— Begin Text shown —
4. Scripting Behaviors

4.1. Learning Objectives

In this tutorial, we’ll cover the basics of designing behaviors and activating them.


  • Completed the Overview and Fundamentals tutorial to understand the basic concepts, especially the separation between the belief robot (the robot making decisions) and sim / real robot (the robot being controlled, either in simulation or reality).

  • Completed the Manually Commanding the Robot tutorial to learn how to manually control the robot’s target prim.

Scripts throughout this tutorial are generally referenced relative to standalone_examples/cortex. For reference, the decision framework’s tools are implemented in exts/omni.isaac.cortex/omni/isaac/cortex/df.py.

4.2. Basics of behaviors

Every behavior file has a build_behavior(tools) method. Take go_home.py as an example. It’s code is very simple:

from df import DfNetwork
from dfb import DfToolsContext, make_go_home

def build_behavior(tools):
    return DfNetwork(decider=make_go_home(), context=DfToolsContext(tools))

and we can run it using:

# Terminal 1: Launches the default Franka blocks belief world.
./cortex launch

# Manually control the robot to move it away from its default home position.

# Terminal 2: Run the go home behavior to send the robot back to is home position.
./cortex activate go_home.py

The robot will move from wherever it is to the home configuration.

So far, we haven’t discussed what a DfNetwork is, and its parameters are magic. But this is an example of a behavior. The job of the build_behavior(tools) method is to construct and return a behavior object, which is anything with a tick() method. When a behavior is activated, Cortex will load the behavior using this build_behavior(tools) method, passing in a ContextTools object as described below. And once loaded, Cortex will start ticking the behavior (i.e. calling tick()) at 60Hz.

DfNetwork objects, which represent decider networks, are the standard behavior type used throughout our decision framework, but anything with a tick() method can be used. For instance, try implementing your own behavior. Add the following to a file my_behavior.py:

class Behavior(object):
    def tick(self):

def build_behavior(tools):
    return Behavior()

Then run it using

./cortex activate my_behavior.py

You should see “<tick>” printed repeatedly to the console where Cortex was launched, once per call to tick().

You can clear the behavior using

./cortex clear

4.2.1. Tools available to behaviors

A ContextTools object is created by Cortex on startup containing information about the world, the objects and obstacles in the world, and the robot. It also carries a MotionCommander object for commanding the robot (see Motion command actions). This object is passed automatically to the behavior builder as the tools parameter.

Here’s the full structure:

class ContextTools:
    """ The tools passed in to a behavior when build_behavior(tools) is called.
    def __init__(self, world, objects, obstacles, robot, commander):
        self.world = world  # The World singleton.
        self.objects = objects  # The objects under /cortex/belief/objects as core API objects.
        self.obstacles = obstacles  # Those objects marked as obstacles.
        self.robot = robot  # The belief robot.
        self.commander = commander  # The motion commander.

    def enable_obstacles(self):
        """ Ensures the obstacles are enabled. This can be called by a behavior on construction. To
        reset any previous obstacle suppression.
— End Text shown —
_Tasks for this exercise:_
1. In the scripting behaviors tutorial, rewrite the paragraph beginning "A ContextTools object is created" as a brief list that keeps its main facts.
2. Repeat, character for character, the stretch of the records from their start through the line that contains "picture [415, 0, 1268, 1236]".
— Begin Dataset entries —
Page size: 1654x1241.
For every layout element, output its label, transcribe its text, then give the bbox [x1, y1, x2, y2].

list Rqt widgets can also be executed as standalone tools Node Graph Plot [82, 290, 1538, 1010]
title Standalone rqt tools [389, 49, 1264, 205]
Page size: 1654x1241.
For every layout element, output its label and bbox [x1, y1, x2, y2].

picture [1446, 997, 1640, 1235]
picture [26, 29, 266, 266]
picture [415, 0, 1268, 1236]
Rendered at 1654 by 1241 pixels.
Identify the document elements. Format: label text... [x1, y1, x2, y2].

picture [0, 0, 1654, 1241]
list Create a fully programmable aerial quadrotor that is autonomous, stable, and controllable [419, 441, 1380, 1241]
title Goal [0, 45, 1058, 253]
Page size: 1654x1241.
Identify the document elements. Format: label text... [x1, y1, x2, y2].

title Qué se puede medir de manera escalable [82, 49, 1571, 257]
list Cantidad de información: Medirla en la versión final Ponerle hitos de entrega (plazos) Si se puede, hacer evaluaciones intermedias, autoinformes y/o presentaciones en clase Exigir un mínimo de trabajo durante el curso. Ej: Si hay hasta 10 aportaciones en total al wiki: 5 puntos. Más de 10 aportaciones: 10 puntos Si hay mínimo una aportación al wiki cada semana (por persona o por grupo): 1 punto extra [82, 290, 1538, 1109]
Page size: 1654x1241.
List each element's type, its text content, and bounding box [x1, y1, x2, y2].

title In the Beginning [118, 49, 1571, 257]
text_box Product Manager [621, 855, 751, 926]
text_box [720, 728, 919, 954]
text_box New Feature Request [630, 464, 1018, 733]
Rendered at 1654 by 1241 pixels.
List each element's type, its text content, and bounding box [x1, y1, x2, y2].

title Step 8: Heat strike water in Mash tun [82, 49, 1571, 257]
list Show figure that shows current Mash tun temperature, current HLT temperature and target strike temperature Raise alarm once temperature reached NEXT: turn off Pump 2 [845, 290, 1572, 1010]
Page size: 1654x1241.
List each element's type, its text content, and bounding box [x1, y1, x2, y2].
— End Dataset entries —
_Solutions to the problems:_
1.
A ContextTools object:
- is created by Cortex on startup
- holds information about the world, the objects and obstacles in it, and the robot
- carries a MotionCommander object for commanding the robot
- is passed automatically to the behavior builder as the tools parameter

2.
Page size: 1654x1241.
For every layout element, output its label, transcribe its text, then give the bbox [x1, y1, x2, y2].

list Rqt widgets can also be executed as standalone tools Node Graph Plot [82, 290, 1538, 1010]
title Standalone rqt tools [389, 49, 1264, 205]
Page size: 1654x1241.
For every layout element, output its label and bbox [x1, y1, x2, y2].

picture [1446, 997, 1640, 1235]
picture [26, 29, 266, 266]
picture [415, 0, 1268, 1236]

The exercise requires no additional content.